### WHAT IS BEING ASKED
The answer is every line in the data below that contains the word "onclick".

______

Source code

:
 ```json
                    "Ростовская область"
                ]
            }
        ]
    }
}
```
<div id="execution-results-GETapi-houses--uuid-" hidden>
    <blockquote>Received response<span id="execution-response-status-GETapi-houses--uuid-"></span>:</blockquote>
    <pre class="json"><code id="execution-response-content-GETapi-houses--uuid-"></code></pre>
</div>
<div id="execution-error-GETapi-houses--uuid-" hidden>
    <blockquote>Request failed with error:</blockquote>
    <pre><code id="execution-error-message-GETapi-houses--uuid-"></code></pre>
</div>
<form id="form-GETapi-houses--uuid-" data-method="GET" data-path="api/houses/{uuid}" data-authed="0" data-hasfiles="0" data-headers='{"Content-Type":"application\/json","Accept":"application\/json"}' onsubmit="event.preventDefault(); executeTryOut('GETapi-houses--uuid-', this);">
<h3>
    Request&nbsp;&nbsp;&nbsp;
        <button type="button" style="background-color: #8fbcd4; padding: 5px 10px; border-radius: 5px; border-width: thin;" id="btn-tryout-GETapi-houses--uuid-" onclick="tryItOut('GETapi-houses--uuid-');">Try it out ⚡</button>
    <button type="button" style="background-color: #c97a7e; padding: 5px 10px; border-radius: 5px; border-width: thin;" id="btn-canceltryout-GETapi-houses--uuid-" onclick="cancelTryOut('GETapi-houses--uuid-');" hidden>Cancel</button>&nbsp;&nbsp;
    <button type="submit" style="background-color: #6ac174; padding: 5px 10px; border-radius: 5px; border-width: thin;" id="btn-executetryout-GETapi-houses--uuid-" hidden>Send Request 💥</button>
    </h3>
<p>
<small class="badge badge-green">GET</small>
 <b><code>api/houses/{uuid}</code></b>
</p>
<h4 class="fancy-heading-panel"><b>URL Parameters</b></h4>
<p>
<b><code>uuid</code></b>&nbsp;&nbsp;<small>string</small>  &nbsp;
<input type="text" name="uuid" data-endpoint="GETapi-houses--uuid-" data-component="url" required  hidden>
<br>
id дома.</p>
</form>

______

### RESULT OF THIS TASK
        <button type="button" style="background-color: #8fbcd4; padding: 5px 10px; border-radius: 5px; border-width: thin;" id="btn-tryout-GETapi-houses--uuid-" onclick="tryItOut('GETapi-houses--uuid-');">Try it out ⚡</button>
    <button type="button" style="background-color: #c97a7e; padding: 5px 10px; border-radius: 5px; border-width: thin;" id="btn-canceltryout-GETapi-houses--uuid-" onclick="cancelTryOut('GETapi-houses--uuid-');" hidden>Cancel</button>&nbsp;&nbsp;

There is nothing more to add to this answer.